That new car smell can be appealing. You can even buy air fresheners in a new car scent. But researchers say that you’re actually breathing in toxic materials that can be harmful to your health.
A recent study by the Ecology Center, an Ann Arbor, Mich.-based nonprofit environmental organization, says that chemicals like lead and chlorine are found in many new vehicle interior materials and parts, like on the armrests, steering wheel, dashboard and seats.
CNET says, “These chemicals are used to make plastics flexible, make fabrics fire-resistant, and contribute to that ‘new car smell.’ But they're also associated with birth defects, impaired learning, liver toxicity, and cancer.”
Jeff Gearhart, research director at the Ecology Center, says in a statement, “Research shows that vehicle interiors contain a unique cocktail of hundreds of toxic chemicals that off-gas in small, confined spaces.” And when the interior of the vehicle heats up while it’s parked in the sun, for example, the high temperatures break down those chemicals. “Automobiles function as chemical reactors, creating one of the most hazardous environments we spend time in,” Gearhart says.

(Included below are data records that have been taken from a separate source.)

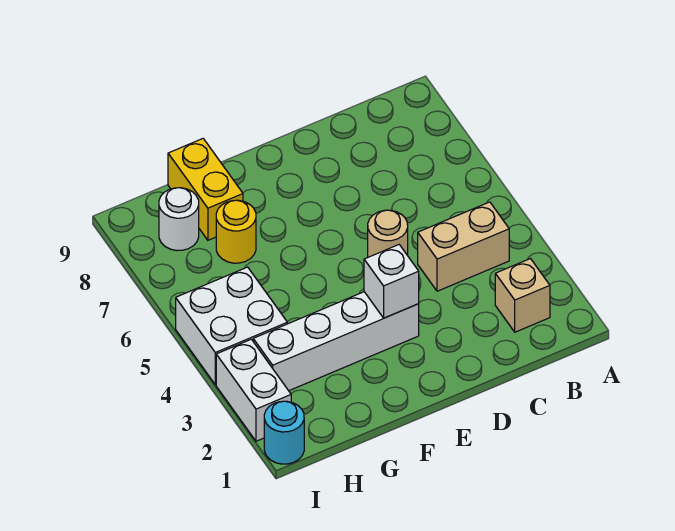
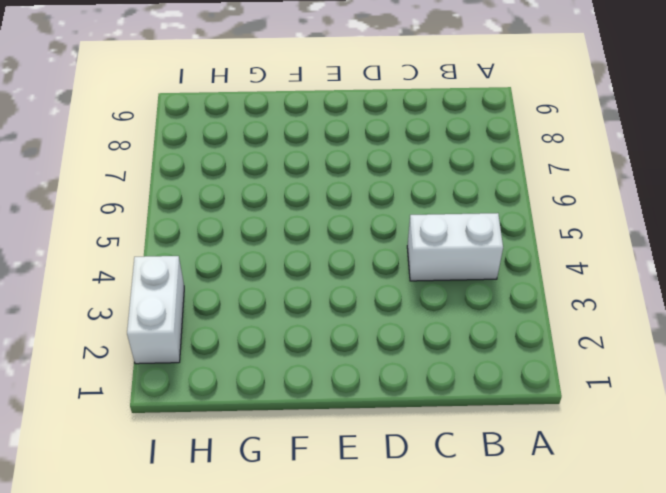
white 1x2 brick [407,213,503,281] -> tan 1x2 brick [418,202,509,291]
none -> tan 1x1 brick [495,259,550,332]
none -> tan 1x1 round brick [368,210,408,257]

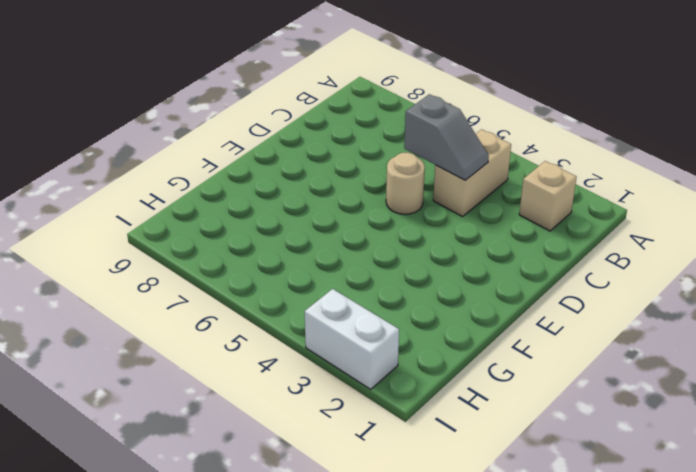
grey 1x2 slope [404,94,489,180] -> none
none -> white 1x4 brick [253,292,419,391]
none -> yellow 1x1 round brick [216,200,256,263]

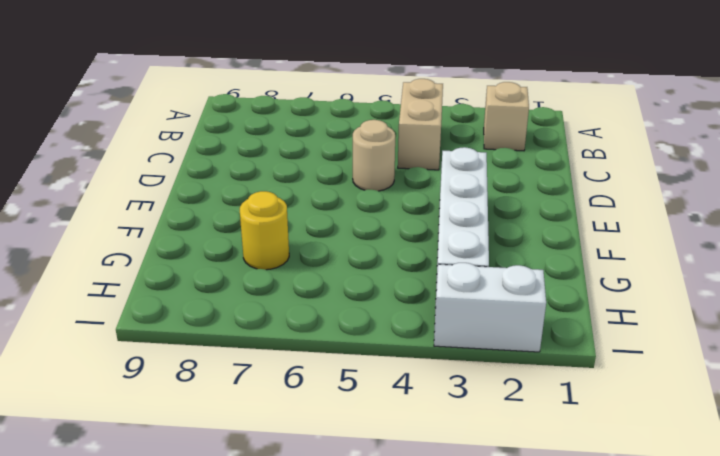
none -> yellow 1x2 brick [168,139,243,240]
none -> white 2x2 brick [176,267,287,385]

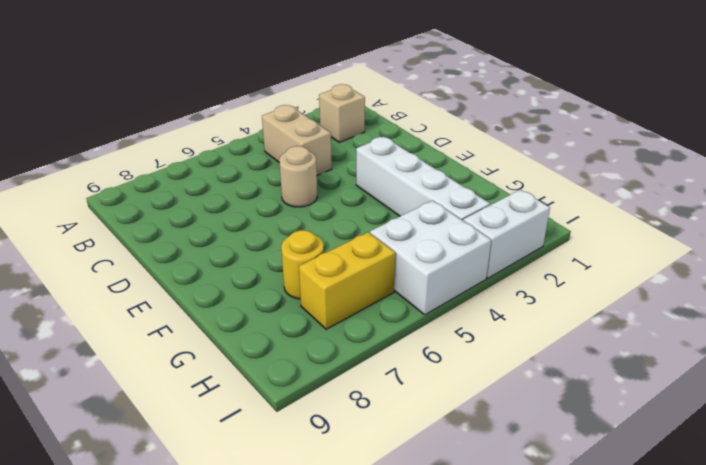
yellow 1x2 brick [299,232,395,329] -> yellow 1x2 brick moved to [168,139,243,240]
none -> white 1x1 round brick [159,188,199,251]
none -> cyan 1x1 round brick [264,401,304,464]

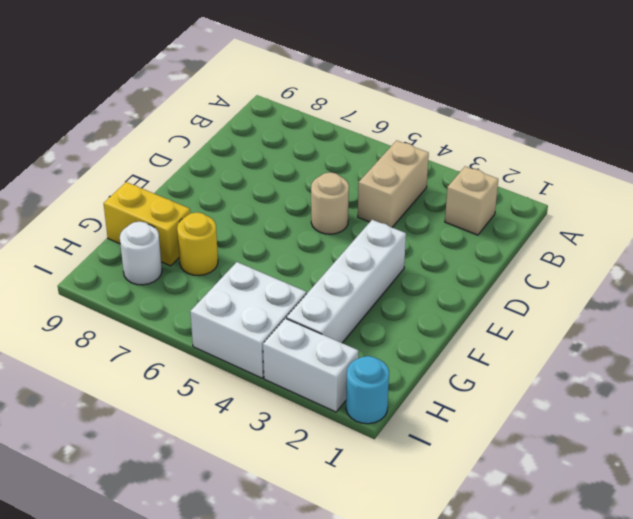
none -> white 1x1 brick [364,245,419,318]

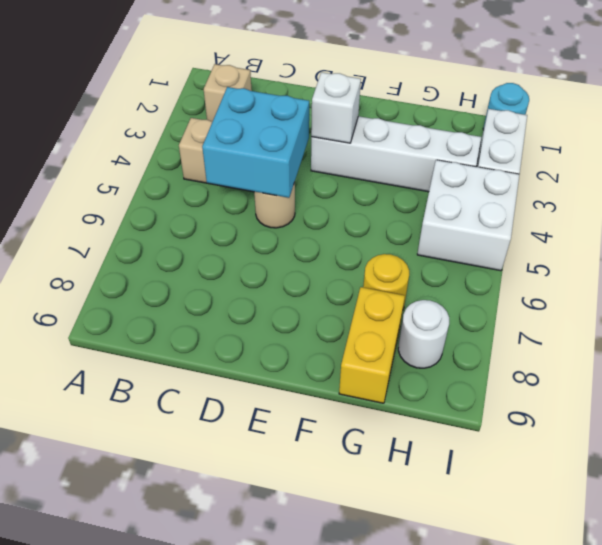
cyan 2x2 brick [202,87,309,198] -> none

Some new vehicles have more toxic materials than others. The Ecology Center tested more than 200 new vehicles from the 2011 and 2012 model year and found that the 2011 Mitsubishi Outlander Sport had the highest amount of toxic chemicals. The 2011 Chrysler 200 SC and Kia Soul also ranked at the bottom for having high amounts of chemicals. The 2012 Honda Civic had the lowest amount of toxic chemicals, followed by the 2011 Toyota Prius and 2011 Honda CR-Z.
“The good news is overall vehicle ratings are improving,” the Ecology Center says. “The best vehicles today have eliminated hazardous flame retardants and PVC. Today, 17 percent of new vehicles have PVC-free interiors and 60 percent are produced without BFRs.”
If eco-friendly new car interior materials are important to you when shopping for your next new car, the Ecology Center says to look at cars like the Civic. The Civic doesn’t use any bromine-based flame retardants in any of its interior materials and uses PVC-free interior fabrics and trim. Additionally, the Civic also has low levels of heavy metals.
“Overall, Ecology Center has rated Honda as the top automaker with respect to healthy car interiors every year since 2007, while Hyundai-Kia was ranked the lowest during the last two years, according to the study,” MSNBC reports.
Many car shoppers aren’t likely to ask the dealer how much lead is in the seat materials, but studies like this can help you choose a new vehicle that’s more eco-friendly and less toxic than others.